== Data provided

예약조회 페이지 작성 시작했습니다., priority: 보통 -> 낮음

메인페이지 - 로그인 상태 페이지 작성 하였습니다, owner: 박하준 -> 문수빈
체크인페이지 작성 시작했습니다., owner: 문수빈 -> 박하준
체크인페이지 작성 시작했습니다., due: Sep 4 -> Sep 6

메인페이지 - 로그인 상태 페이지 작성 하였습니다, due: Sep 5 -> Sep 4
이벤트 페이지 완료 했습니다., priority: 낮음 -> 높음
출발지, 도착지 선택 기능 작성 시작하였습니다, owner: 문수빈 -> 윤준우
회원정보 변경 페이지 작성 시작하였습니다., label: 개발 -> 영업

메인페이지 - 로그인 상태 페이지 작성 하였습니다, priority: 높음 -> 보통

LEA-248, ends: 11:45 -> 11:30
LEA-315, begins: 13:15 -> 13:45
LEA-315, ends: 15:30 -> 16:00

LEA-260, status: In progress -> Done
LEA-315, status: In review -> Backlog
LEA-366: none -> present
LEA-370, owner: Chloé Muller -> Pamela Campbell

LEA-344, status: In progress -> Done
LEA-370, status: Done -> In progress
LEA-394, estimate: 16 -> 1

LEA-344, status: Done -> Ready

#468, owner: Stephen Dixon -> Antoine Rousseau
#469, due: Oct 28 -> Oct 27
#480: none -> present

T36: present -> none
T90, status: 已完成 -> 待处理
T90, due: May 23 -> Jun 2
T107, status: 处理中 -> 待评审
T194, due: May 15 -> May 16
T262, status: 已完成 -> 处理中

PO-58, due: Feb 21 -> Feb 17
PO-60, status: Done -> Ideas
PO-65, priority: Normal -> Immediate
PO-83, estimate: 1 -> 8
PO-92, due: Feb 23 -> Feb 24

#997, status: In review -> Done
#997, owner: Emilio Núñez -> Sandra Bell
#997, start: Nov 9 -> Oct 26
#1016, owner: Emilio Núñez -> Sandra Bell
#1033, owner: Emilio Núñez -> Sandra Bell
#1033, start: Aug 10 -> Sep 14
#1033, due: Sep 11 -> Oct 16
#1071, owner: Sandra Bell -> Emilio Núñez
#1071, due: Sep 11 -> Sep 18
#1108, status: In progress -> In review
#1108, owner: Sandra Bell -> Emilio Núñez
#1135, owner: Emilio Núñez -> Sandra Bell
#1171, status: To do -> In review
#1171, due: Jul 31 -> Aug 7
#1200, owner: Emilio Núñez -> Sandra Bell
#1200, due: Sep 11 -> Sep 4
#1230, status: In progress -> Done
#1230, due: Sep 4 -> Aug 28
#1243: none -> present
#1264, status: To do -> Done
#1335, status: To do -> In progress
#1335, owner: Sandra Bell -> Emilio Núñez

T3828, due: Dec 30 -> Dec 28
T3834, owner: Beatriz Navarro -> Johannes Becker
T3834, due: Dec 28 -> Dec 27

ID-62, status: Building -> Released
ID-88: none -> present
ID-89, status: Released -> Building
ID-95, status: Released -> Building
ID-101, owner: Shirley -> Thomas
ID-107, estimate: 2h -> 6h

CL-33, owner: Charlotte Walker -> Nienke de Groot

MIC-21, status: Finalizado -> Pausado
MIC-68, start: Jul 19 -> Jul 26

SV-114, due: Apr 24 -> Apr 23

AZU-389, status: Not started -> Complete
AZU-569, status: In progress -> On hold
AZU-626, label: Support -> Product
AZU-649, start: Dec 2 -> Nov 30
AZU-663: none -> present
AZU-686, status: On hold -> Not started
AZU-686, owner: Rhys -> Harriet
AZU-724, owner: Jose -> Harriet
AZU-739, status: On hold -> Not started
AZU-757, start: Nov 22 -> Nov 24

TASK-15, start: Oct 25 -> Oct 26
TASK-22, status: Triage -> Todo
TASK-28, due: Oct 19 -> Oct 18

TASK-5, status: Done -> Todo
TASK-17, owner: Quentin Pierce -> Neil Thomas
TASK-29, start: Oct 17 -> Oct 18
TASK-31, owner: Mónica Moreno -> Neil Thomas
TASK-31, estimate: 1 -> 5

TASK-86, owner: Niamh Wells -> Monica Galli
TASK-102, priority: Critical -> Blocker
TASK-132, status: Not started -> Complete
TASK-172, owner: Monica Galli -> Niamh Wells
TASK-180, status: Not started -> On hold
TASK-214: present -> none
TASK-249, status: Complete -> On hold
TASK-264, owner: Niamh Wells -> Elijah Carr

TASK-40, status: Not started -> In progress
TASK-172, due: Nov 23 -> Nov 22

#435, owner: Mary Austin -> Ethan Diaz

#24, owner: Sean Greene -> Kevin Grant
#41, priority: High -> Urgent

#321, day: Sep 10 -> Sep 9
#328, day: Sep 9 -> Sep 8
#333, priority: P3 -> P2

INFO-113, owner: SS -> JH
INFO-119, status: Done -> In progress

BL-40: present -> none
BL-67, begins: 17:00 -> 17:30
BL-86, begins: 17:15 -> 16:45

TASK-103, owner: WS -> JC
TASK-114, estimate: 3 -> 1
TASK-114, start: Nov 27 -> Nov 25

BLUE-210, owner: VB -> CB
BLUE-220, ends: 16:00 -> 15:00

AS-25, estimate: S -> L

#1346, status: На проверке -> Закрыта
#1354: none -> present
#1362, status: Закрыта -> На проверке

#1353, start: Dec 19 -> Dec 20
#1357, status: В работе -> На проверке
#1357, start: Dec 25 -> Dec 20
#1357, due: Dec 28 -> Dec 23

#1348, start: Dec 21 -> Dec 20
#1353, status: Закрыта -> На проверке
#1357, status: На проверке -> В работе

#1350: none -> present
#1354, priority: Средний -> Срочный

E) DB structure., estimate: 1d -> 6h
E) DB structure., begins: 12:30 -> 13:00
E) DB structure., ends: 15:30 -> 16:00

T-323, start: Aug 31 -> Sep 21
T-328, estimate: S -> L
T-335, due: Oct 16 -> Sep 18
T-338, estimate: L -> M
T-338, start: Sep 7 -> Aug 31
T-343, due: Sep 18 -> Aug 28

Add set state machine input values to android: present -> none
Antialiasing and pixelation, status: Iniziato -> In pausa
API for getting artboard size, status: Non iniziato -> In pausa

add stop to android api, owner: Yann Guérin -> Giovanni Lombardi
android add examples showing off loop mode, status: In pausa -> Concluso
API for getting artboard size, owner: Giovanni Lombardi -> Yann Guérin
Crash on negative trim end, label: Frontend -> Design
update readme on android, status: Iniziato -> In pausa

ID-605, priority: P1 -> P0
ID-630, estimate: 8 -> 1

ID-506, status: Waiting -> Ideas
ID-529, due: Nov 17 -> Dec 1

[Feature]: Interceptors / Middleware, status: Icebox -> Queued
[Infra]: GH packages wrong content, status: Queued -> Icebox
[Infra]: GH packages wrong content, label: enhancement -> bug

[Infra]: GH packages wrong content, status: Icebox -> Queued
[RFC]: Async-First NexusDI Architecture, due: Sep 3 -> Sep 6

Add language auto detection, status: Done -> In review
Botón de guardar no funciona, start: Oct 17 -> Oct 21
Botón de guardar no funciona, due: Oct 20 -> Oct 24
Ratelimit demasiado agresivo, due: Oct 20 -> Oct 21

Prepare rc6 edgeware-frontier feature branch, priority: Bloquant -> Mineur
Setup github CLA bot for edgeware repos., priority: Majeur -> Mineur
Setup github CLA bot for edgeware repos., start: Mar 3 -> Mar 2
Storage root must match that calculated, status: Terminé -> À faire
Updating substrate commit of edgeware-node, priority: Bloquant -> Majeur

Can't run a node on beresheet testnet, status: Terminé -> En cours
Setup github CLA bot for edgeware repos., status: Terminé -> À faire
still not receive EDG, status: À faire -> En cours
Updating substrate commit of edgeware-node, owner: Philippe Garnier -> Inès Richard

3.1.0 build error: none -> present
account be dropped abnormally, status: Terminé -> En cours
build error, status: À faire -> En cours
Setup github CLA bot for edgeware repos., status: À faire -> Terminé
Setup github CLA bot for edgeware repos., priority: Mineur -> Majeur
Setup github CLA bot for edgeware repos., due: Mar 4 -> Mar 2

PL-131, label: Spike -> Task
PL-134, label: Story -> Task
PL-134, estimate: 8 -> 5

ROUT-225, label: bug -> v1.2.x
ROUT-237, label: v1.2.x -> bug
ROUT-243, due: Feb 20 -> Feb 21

====

### Task to complete
From the listing above, the lines starting with the one that has "#1353, start: Dec 19 -> Dec 20" and running through the one that has "T-335, due: Oct 16 -> Sep 18" should be copied exactly, ends included.

### Solution to the problem
#1353, start: Dec 19 -> Dec 20
#1357, status: В работе -> На проверке
#1357, start: Dec 25 -> Dec 20
#1357, due: Dec 28 -> Dec 23

#1348, start: Dec 21 -> Dec 20
#1353, status: Закрыта -> На проверке
#1357, status: На проверке -> В работе

#1350: none -> present
#1354, priority: Средний -> Срочный

E) DB structure., estimate: 1d -> 6h
E) DB structure., begins: 12:30 -> 13:00
E) DB structure., ends: 15:30 -> 16:00

T-323, start: Aug 31 -> Sep 21
T-328, estimate: S -> L
T-335, due: Oct 16 -> Sep 18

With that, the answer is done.